Mourad Elajouti, un avocat stagiaire du barreau de Casablanca, relate dans un post Facebook supprimé depuis, une altercation avec le ministre de la Justice, Mustapha Ramid. Tout part d’une boutade sur le statut actuel du chef du gouvernement, Abdelilah Benkirane, que le ministre de la Justice a moyennement appréciée. L’affaire a très vite été reprise par plusieurs médias, et dénoncée comme une atteinte à la liberté d’expression.
L’histoire remonte au 17 février à Casablanca. À la sortie d’une conférence organisée par l’Association marocaine des juges et le ministère de la Justice à la Maison d’avocat de Casablanca, « Mustapha Ramid a engagé une discussion avec des jeunes, des responsables et des membres du corps judiciaire« , raconte Mourad Elajouti. « Je lui ai posé une question pour savoir comment on peut qualifier la situation actuelle du chef du gouvernement par rapport au Code du travail, si on considère le blocage actuel comme un cas de force majeure pouvant conduire à la résiliation du contrat de travail« , pouvait-on lire sur son post. Mais, poursuit-il, « j’ai pris soin de préciser juste après que ma question n’était pas sérieuse et qu’elle avait pour but de détendre l’atmosphère ».

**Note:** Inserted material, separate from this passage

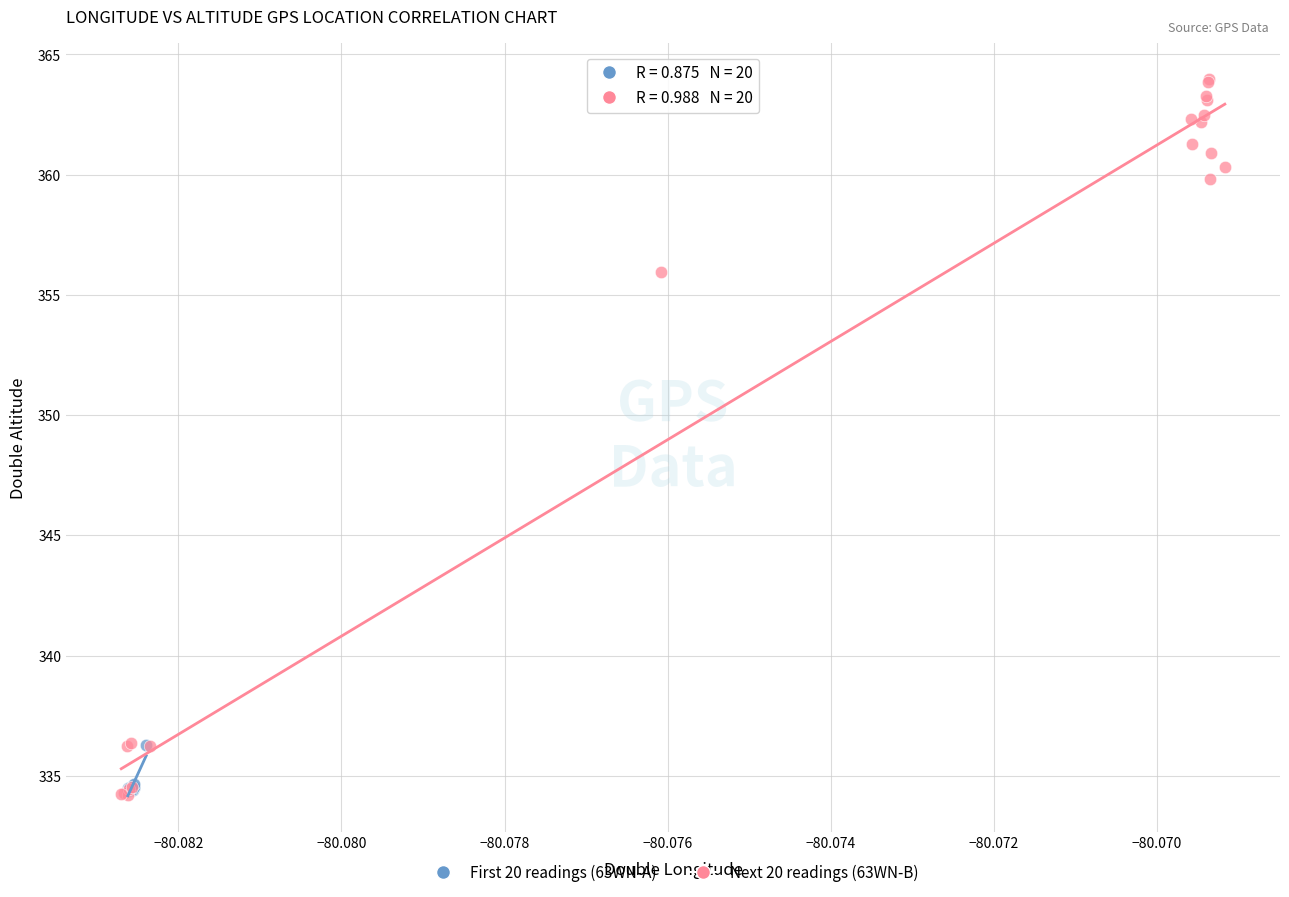

Which series reaches the maximum Y coordinate?

Next 20 readings (63WN-B)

Une précision qui n’a rien changé, puisqu’elle a provoqué la colère du ministre. « Il m’a dit que je suis malpoli, que je ne suis pas courtois et que j’ai besoin d’être rééduqué« , le jeune avocat. Mustapha Ramid a, selon lui, demandé ensuite son nom. « Je lui ai donné mon nom et j’ ai précisé que je suis avocat stagiaire au barreau de Casablanca. Il m’a rétorqué que je devrais d’abord finir mon stage avant de commencer à prendre la parole« , pouvait-on encore lire dans le post.
« Je respecte et valorise le travail du ministre »
Face à la situation, les membres du corps judiciaire, qui ont assisté à la scène, ont demandé à Mourad Elajouti de présenter ses excuses au ministre. « Je lui ai présenté mes excuses à deux reprises, mais il ne les a pas acceptées ajoutant qu’il savait ce qu’il ferait de mon cas« , indique-t-il dans sa communication.
Mourad Elajouti, qui maintient que sa question « n’avait rien d’offensant« , se dit « vexé par la réaction et les propos du ministre tenus devant des responsables judiciaires qu’il côtoie tous les jours« . « Pour un ministre de la Justice et de Liberté, on se pose des questions sur sa façon de se comporter avec les citoyens sur des sujets politiques. Il use de son statut dans la fonction publique pour menacer ceux qui le contredisent« , continue l’intéressé.
Contacté par Tequel.ma pour plus de détails, l’avocat stagiaire n’a pas souhaité faire de commentaires faisant valoir son obligation de « réserve pour toute déclaration à la presse sauf après avis du bâtonnier« .
Il a toutefois posté une nouvelle publication sur son compte Facebook où il s' »excuse« dans le cas où son précédent statut, « publié de bonne foi« , aurait « porté atteinte au ministre« . « Je n’ai aucune animosité politique. Je respecte et valorise le travail du ministre à la tête de son département« , ajoute-t-il , remerciant au passage ses collègues « pour leur soutien« .
« C’est au bâtonnier de prendre les mesures »
De son côté, Mustapha Ramid, joint par Telquel.ma, explique qu’il « prenait des photos » à la sortie de la conférence lorsqu’il a entendu quelqu’un lui « parler de loin, d’une manière sarcastique » sans pouvoir distinguer ses propos, nous assure-t-il. « Cela a attiré mon attention. Je me suis renseigné, et on m’a dit que c’était un avocat stagiaire. Je lui ai demandé son nom, ce qu’il m’a donné« , poursuit Ramid. « Il n’a pas le droit de me parler sur ce ton, et ce n’est pas une façon convenable de s’adresser à quelqu’un« , assure le ministre de la Justice.
Ramid confirme par ailleurs avoir refusé les excuses du jeune stagiaire, mais réfute l’idée de vouloir prendre des sanctions à son encontre, contrairement à ce qui a été relayé dans la presse. Il explique qu’il va en revanche en référer au bâtonnier « pour qu’il lui apprenne le respect de ses confrères aînés« . « Je ne peux pas demander de sanctions disciplinaires, c’est au bâtonnier de prendre les mesures contre cet avocat. Je n’ai pas ces prérogatives. Il faut rappeler à ce garçon que les manières professionnelles n’acceptent pas ce genre de comportements qui ne sont pas convenables », conclut le ministre de la Justice.
Pour qu’une mesure disciplinaire soit prise à l’encontre de l’avocat stagiaire, elle doit être validée par les deux tiers des membres du barreau.